Using observations from NASA's Stratospheric Observatory for Infrared Astronomy, SOFIA, researchers have found that the dust surrounding active, ravenous black holes is much more compact than previously thought.
Using observations from NASA’s Stratospheric Observatory for Infrared Astronomy, SOFIA, researchers have found that the dust surrounding active, ravenous black holes is much more compact than previously thought. Most, if not all, large galaxies contain a supermassive black hole at their centres. Many of these black holes are relatively quiet and inactive, like the one at the centre of our Milky Way galaxy. However, some supermassive black holes are currently consuming significant amounts of material that are being drawn into them, resulting in the emission of huge amounts of energy. These active black holes are called active galactic nuclei.
SOFIA flies above 99 per cent of the Earth’s water vapour, enabling the research group to characterise the properties of the torus-shaped dust structures at far-infrared wavelengths. “Using SOFIA, we were able to obtain the most spatially detailed observations possible at these wavelengths, allowing us to make new discoveries on the characterisation of active galactic nuclei dust tori,” said Lindsay Fuller, graduate student at the University of Texas San Antonio and lead author of the study.
Previous studies have suggested that all active galactic nuclei have essentially the same structure.
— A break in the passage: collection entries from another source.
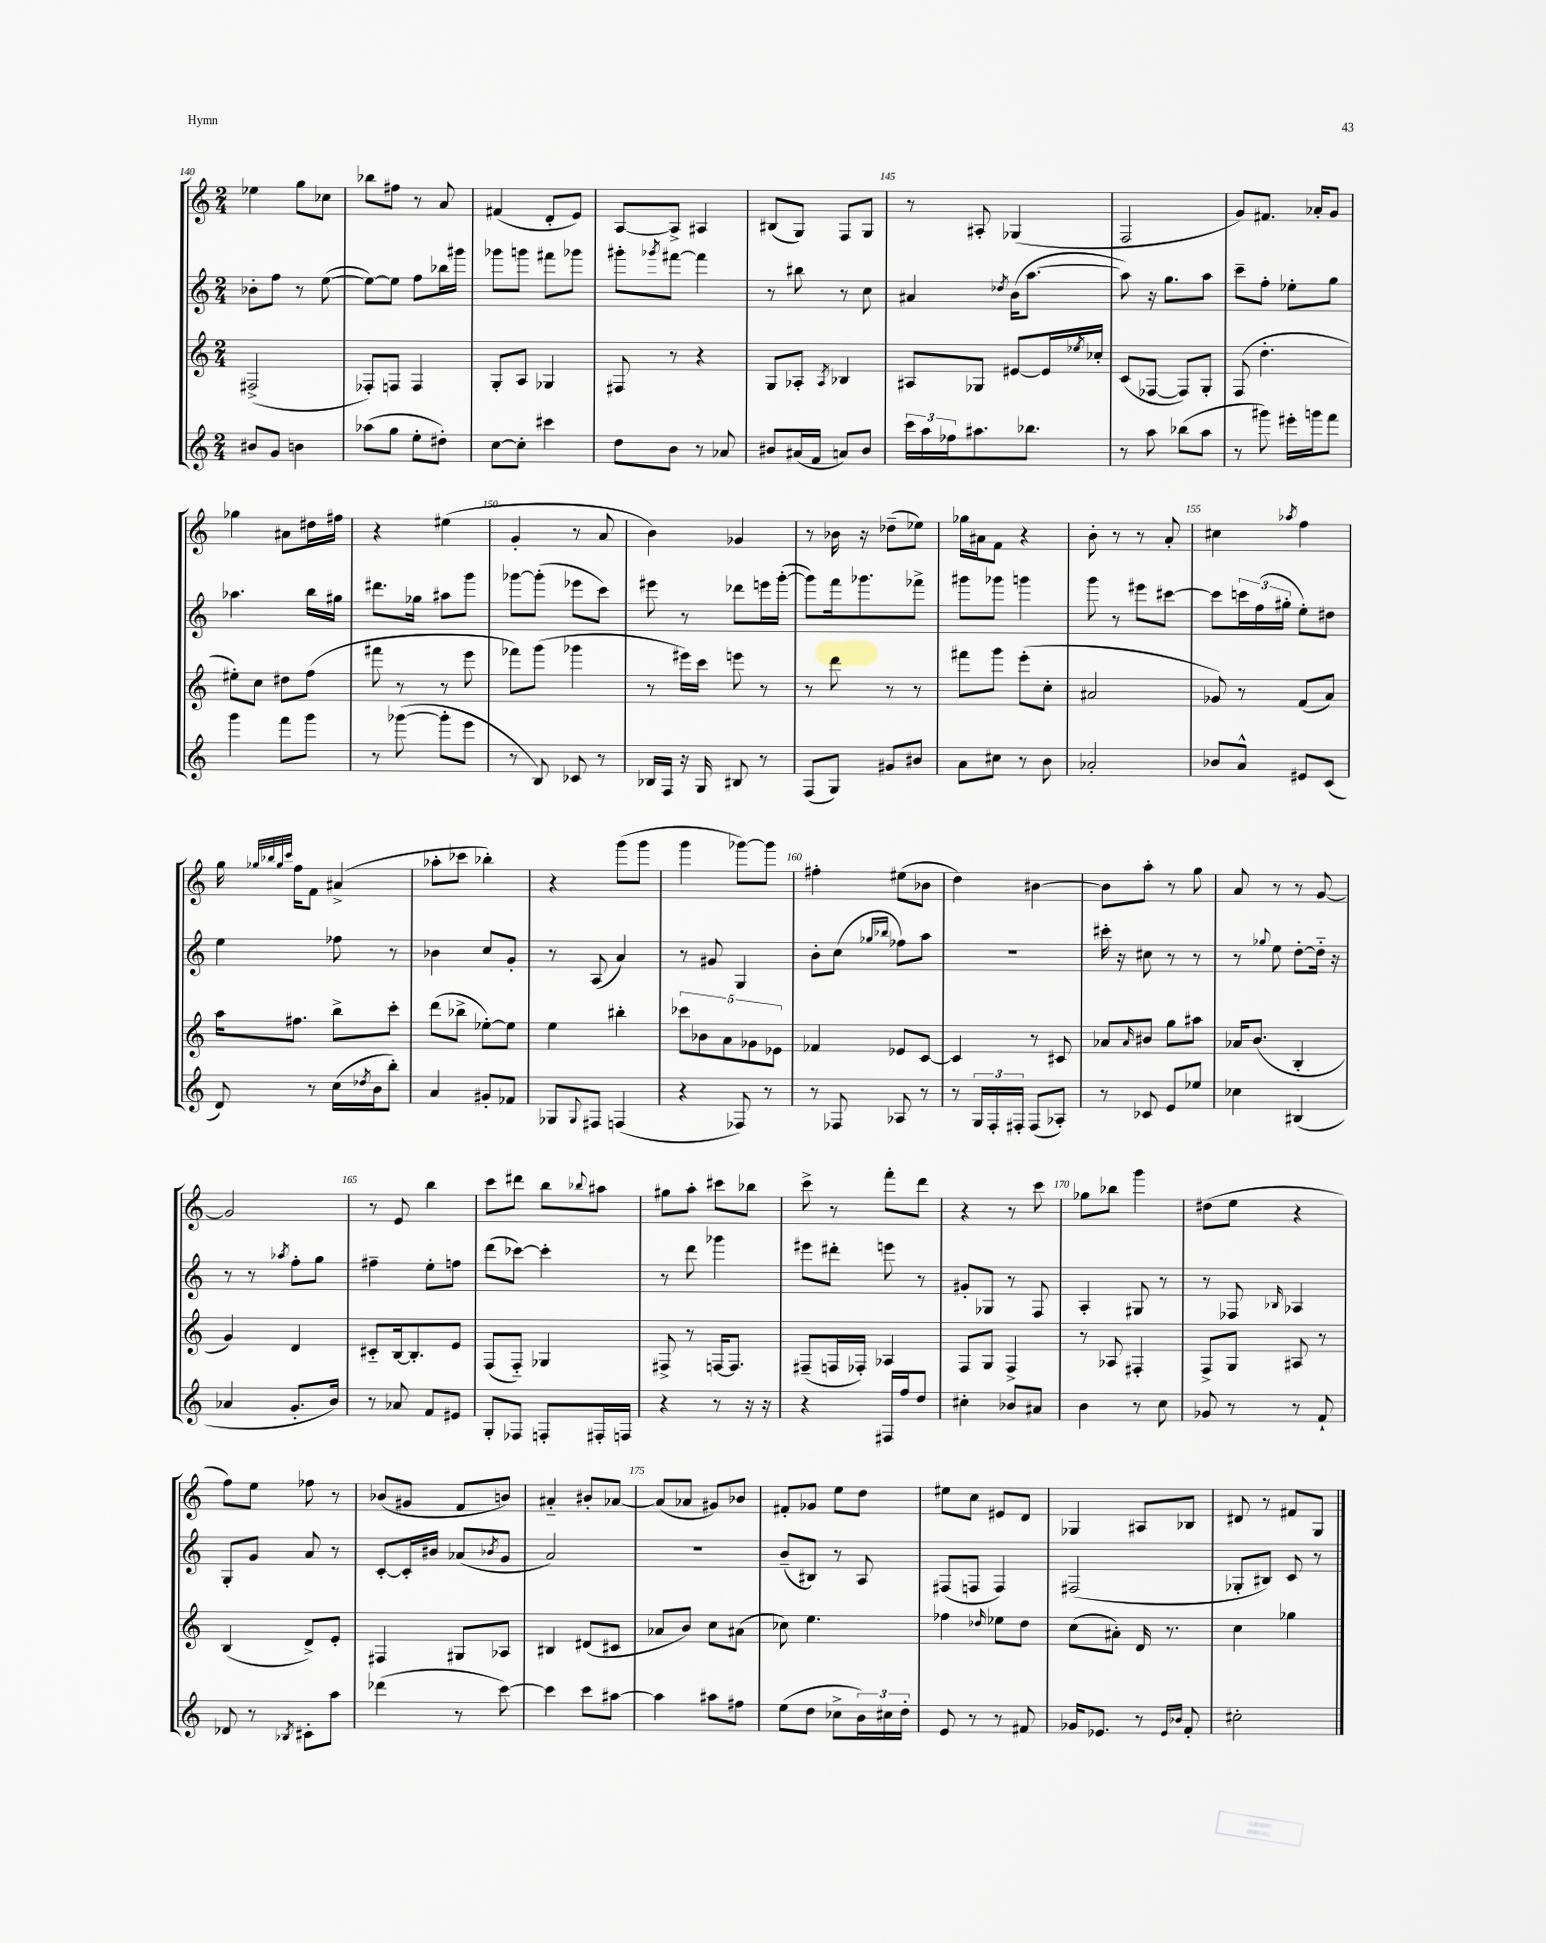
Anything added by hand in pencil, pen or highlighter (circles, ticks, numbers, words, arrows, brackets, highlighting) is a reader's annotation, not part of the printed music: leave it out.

**kern	**kern	**kern	**kern
*part4	*part3	*part2	*part1
*staff4	*staff3	*staff2	*staff1
*clefG2	*clefG2	*clefG2	*clefG2
*k[]	*k[]	*k[]	*k[]
*M2/4	*M2/4	*M2/4	*M2/4
=140	=140	=140	=140
8b#X/L	(2F#X^/	8b-X'\L	4ee-X\
8g/J	.	8ff\J	.
4bn\	.	8r	8gg\L
.	.	([8ee\	8cc-X\J
=141	=141	=141	=141
(8aa-X\L	8F-X'/L)	8ee\L_)	8bb-X\L
8gg\J	8Fn/J	8ee\J]	8ff#X\J
8ee'\L	4F/	8ff\L	8r
8dd#X'\J)	.	16bb-X\L	8a/
.	.	16ggg#X\JJ	.
=142	=142	=142	=142
[8cc\L	8G'/L	8ggg-X\L	(4f#X/
8cc'\J]	8A/J	8gggn\J	.
4ccc#X\	4G-X/	8fff#X\L	8d'/L
.	.	8ggg-X\J	8e/J)
=143	=143	=143	=143
8dd\L	8F#X/	8ggg#X'\L	[8A/L
.	.	8qggg-X/	.
8b\J	8r	[8fff#X\J	8A^/J]
8r	4r	4fff#\]	4A#X/
8a-X/	.	.	.
=144	=144	=144	=144
8b#X/L	8G/L	8r	(8B#X/L
(16a#X/L	8A-X'/J	8bb#X\	8G/J)
16f/JJ	.	.	.
.	8qA-/	.	.
8an/L)	4B-X/	8r	8F/L
8b#/J	.	8cc\	8G/J
=145	=145	=145	=145
24ccc\LL	8A#X/L	4a#X/	8r
24aa\	.	.	.
24ff-X\J	.	.	.
8.aa#X\	8G-X/J	.	8A#X'/
.	.	8qdd-X/	.
.	[8e#X/L	(16b\KL	(4G-X/
8.bb-X\J	.	[8.aa\J	.
.	16e#/L]	.	.
.	8qee-X/	.	.
.	16cc-X'/JJ	.	.
=146	=146	=146	=146
8r	(8c/L	8aa\])	2F/
8aa\	[8F-X/J	16r	.
.	.	8.gg\L	.
(8bb-X\L	8F-/L])	.	.
8aa\J	8G'/J	8aa\J	.
=147	=147	=147	=147
8r	(8F/	8ccc~\L	8g/L)
8ggg#X\)	4.dd'\	8ff'\J	8.f#X/J
16eee#X'\LL	.	8ee-X'\L	.
16gggn\J	.	.	16a-X'/KL
8fff\J	.	8gg\J	8g/J
!!LO:LB:g=z
=148	=148	=148	=148
4ggg\	8ee#X'\L)	4.aa-X\	4gg-X\
.	8cc\J	.	.
8fff\L	8dd#X\L	.	8a#X\L
8ggg\J	(8ff\J	16bb\LL	16dd#X\L
.	.	16gg#X\JJ	16ff#X\JJ
=149	=149	=149	=149
8r	8fff#X\	8.ddd#X\L	4r
([8ggg-X\	8r	.	.
.	.	16gg-X\Jk	.
8ggg-'\L]	8r	8aa#X\L	(4ee#X\
8eee\J	8eee\	8ggg\J	.
=150	=150	=150	=150
8r	8fff-X\L)	[8ggg-X\L	4g'/
8B/)	(8ggg\J	(8ggg-'\J]	.
8c-X/	4ggg-X\	8eee-X\L	8r
8r	.	8ccc\J)	8a/
=151	=151	=151	=151
16B-X/LL	8r	8eee#X\	4b\)
16F/JJ	.	.	.
16r	16eee#X\LL)	8r	.
16G/	16ccc\JJ	.	.
8B#X/	8eeen\	8ddd-X\L	4g-X/
8r	8r	16eeen\L	.
.	.	([16ggg'\JJ	.
=152	=152	=152	=152
(8F/L	8r	8ggg\L])	8r
8G/J)	8ddd\	16fff\k	16b-X\
.	.	8.ggg-X\	16r
8g#X/L	8r	.	(8dd-X~\L
8b#X/J	8r	8fff-X^\J	8ee-X\J)
=153	=153	=153	=153
8a\L	8fff#X\L	8ggg#X\L	16gg-X\LL
.	.	.	16a#X\J
8cc#X\J	8ggg\J	8ggg-X\J	8f\J
8r	(8eee'\L	4gggn\	4r
8b\	8cc'\J	.	.
=154	=154	=154	=154
2a-X'/	2a#X/	8ggg\	8b'\
.	.	8r	8r
.	.	8eee#X\L	8r
.	.	[8ccc#X\J	8a'/
=155	=155	=155	=155
8b-X/L	8g-X/)	8ccc#\L]	4cc#X\
8a^^/J	8r	24cccn\L	.
.	.	(24ff\	.
.	.	24gg#X'\JJ	.
.	.	.	8qaa-X/
8e#X/L	(8f/L	8ee'\L)	4ff\
(8c/J	8a/J)	8dd#X\J	.
!!LO:LB:g=z
=156	=156	=156	=156
8d/)	16aa\KL	4ee\	16gg\
.	.	.	32qqgg-X/LLL
.	.	.	32qqbb-X/
.	.	.	32qqgg-/
.	.	.	32qqccc/JJJ
.	8.ff#X\J	.	16ff\KL
8r	.	.	8f\J
(16cc\LL	8bb^\L	8ff-X\	(4a#X^/
8qdd-X/	.	.	.
16b\J	.	.	.
8bb'\J)	8ccc'\J	8r	.
=157	=157	=157	=157
4a/	(8ddd\L	4b-X\	8aa-X'\L
.	8bb-X^\J	.	8ccc-X\J
8g#X'/L	[8ee-X'\L)	8cc/L	4bb-X'\)
8f-X/J	8ee-\J]	8g'/J	.
=158	=158	=158	=158
8G-X/L	4ee\	8r	4r
8qqG-/	.	.	.
8F#X/J	.	(8A/	.
(4Fn/	4bb#X'\	4a/)	(8ggg\L
.	.	.	8ggg\J
=159	=159	=159	=159
4r	10ccc-X\L	8r	4ggg\
.	10b-X\	.	.
.	.	8g#X/	.
.	10a\	.	.
8F-X/)	.	4G/	[8ggg-X\L)
.	10g-X\	.	.
8r	.	.	8ggg-\J]
.	10e-X\J	.	.
=160	=160	=160	=160
8r	4f-X/	8b'\L	4ff#X'\
8F-X/	.	(8cc\J	.
.	.	16qqgg-X/LL	.
.	.	16qqbb-X/JJ	.
8A-X/	8e-X/L	8ff-X\L)	(8ee#X\L
8r	[8c/J	8aa\J	8b-X\J
=161	=161	=161	=161
8r	4c/]	2r	4dd\)
24G/LL	.	.	.
24F'/	.	.	.
24F#X'/JJ	.	.	.
(8F#/L	8r	.	[4b#X\
8A-X'/J)	8c#X/	.	.
=162	=162	=162	=162
8r	8a-X/L	16ccc#X'\	8b#\L]
.	.	16r	.
.	16qqa-/	.	.
8c-X/	8b#X/J	8cc#X\	8aa'\J
8e/L	8gg\L	8r	8r
8ee-X/J	8aa#X\J	8r	8gg\
=163	=163	=163	=163
4cc-X\	16a-X/KL	8r	8a/
.	(8.b/J	.	.
.	.	8qqgg-X/	.
.	.	8ee\	8r
(4B#X/	4B'/	[8dd'\L	8r
.	.	16dd\Jk]	[8g/
.	.	16r	.
!!LO:LB:g=z
=164	=164	=164	=164
4a-X/	4g/)	8r	2g/]
.	.	8r	.
.	.	8qaa-X/	.
8.g'/L	4d/	8ff'\L	.
.	.	8gg\J	.
16b/Jk)	.	.	.
=165	=165	=165	=165
8r	8c#X/L	4ff#X~\	8r
8a-X/	[16B/k	.	8e/
.	8.B'/]	.	.
8f/L	.	8ee'\L	4bb\
8e#X/J	8e/J	8ffn\J	.
=166	=166	=166	=166
8G'/L	(8F/L	(8ddd\L	8ccc\L
8F-X/J	8F/J)	[8ccc-X\J)	8ddd#X\J
8Fn'/L	4G-X/	4ccc-'\]	8bb\L
.	.	.	8qqbb-X/
16F#X'/L	.	.	8aa#X\J
16Fn/JJ	.	.	.
=167	=167	=167	=167
4r	8F#X^/	8r	8gg#X\L
.	8r	8ddd\	8aa'\J
8r	[16Fn/KL	4ggg-X\	8ccc#X\L
.	8.F/J]	.	.
16r	.	.	8bb-X\J
16r	.	.	.
=168	=168	=168	=168
4r	(8F#X~/L	8eee#X\L	8ccc^\
.	16Fn/L	8ddd#X'\J	8r
.	16F-X'/JJ)	.	.
16F#X/LL	4A-X/	8eeen\	8fff'\L
16ff/J	.	.	.
8dd/J	.	8r	8ddd\J
=169	=169	=169	=169
4cc#X'\	8F/L	8g#X'/L	4r
.	8G/J	8G-X/J	.
8b-X/L	4F^/	8r	8r
8a#X/J	.	8F/	8ccc\
=170	=170	=170	=170
4b\	8r	4A'/	8gg-X\L
.	8A-X/	.	8bb-X\J
8r	4F#X'/	8G#X/	4ggg\
8cc\	.	8r	.
=171	=171	=171	=171
8g-X/	8F^/L	8r	(8dd#X\L
8r	8G/J	8F-X/	8ee\J
.	.	16qqB-X/	.
8r	8A#X/	4A-X/	4r
8f`/	8r	.	.
!!LO:LB:g=z
=172	=172	=172	=172
8d-X/	(4B/	8G'/L	8ff\L)
8r	.	8g/J	8ee\J
8qB-X/	.	.	.
8c#X'\L	8d^/L)	8a/	8ff-X\
8aa\J	8e'/J	8r	8r
=173	=173	=173	=173
(4ddd-X\	4F#X/	[8c'/L	(8b-X/L
.	.	16c'/L]	8g#X/J
.	.	16b#X/JJ	.
8r	8G#X/L	(8a-X/L	8f/L
.	.	8qb-X/	.
[8ccc\)	8A-X/J	8g/J	8bn/J)
=174	=174	=174	=174
4ccc\]	4B#X/	2a/)	4a#X/
8ccc\L	(8d#X/L	.	8b#X'/L
[8aa#X\J	8c#X/J	.	[8a-X/J
=175	=175	=175	=175
4aa#\]	8a-X/L	2r	(8a-/L]
.	8b/J)	.	8a-X/J
8aa#X\L	8cc\L	.	8g#X/L)
8ff#X\J	(8a#X\J	.	8b-X/J
=176	=176	=176	=176
(8ee\L	8cc-X\)	(8b~/L	8f#X'/L
8dd\J	4.ee\	8B#X/J)	8g-X/J
8cc-X^\L	.	8r	8ee\L
24b\L)	.	8A/	8dd\J
24cc#X\	.	.	.
24dd'\JJ	.	.	.
=177	=177	=177	=177
8e/	4ff-X\	(8F#X/L	8ee#X\L
8r	.	8Fn/J	8cc\J
.	16qqdd-X/	.	.
8r	8ee-X\L	4F/)	8e#X/L
8f#X/	8dd-\J	.	8d/J
=178	=178	=178	=178
16g-X/KL	(8cc\L	(2F#X/	4G-X/
8.e-X/J	.	.	.
.	8a#X'\J)	.	.
8r	16d/	.	8A#X/L
.	8.r	.	.
16qqe-/LL	.	.	.
16qqb-X/JJ	.	.	.
8f'/	.	.	8B-X/J
=179	=179	=179	=179
2cc#X'\	4cc\	8G-X'/L	8d#X/
.	.	8B#X/J)	8r
.	4gg-X\	8c/	8f#X/L
.	.	8r	8G/J
==	==	==	==
*-	*-	*-	*-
Models indicate that active galactic nuclei have a donut-shaped dust structure, known as a torus, surrounding the supermassive black hole. The team observed the infrared emissions around 11 supermassive black holes in active galactic nuclei located at distances of 100 million light years and more, and determined the size, opacity, and distribution of dust in each torus.
In a paper published in the Monthly Notices of the Royal Astronomical Society, the team said that the tori are 30 per cent smaller than predicted and that the peak infrared emission is at even longer infrared wavelengths than previously estimated. The implication is that the dust obscuring the central black hole is more compact that previously thought.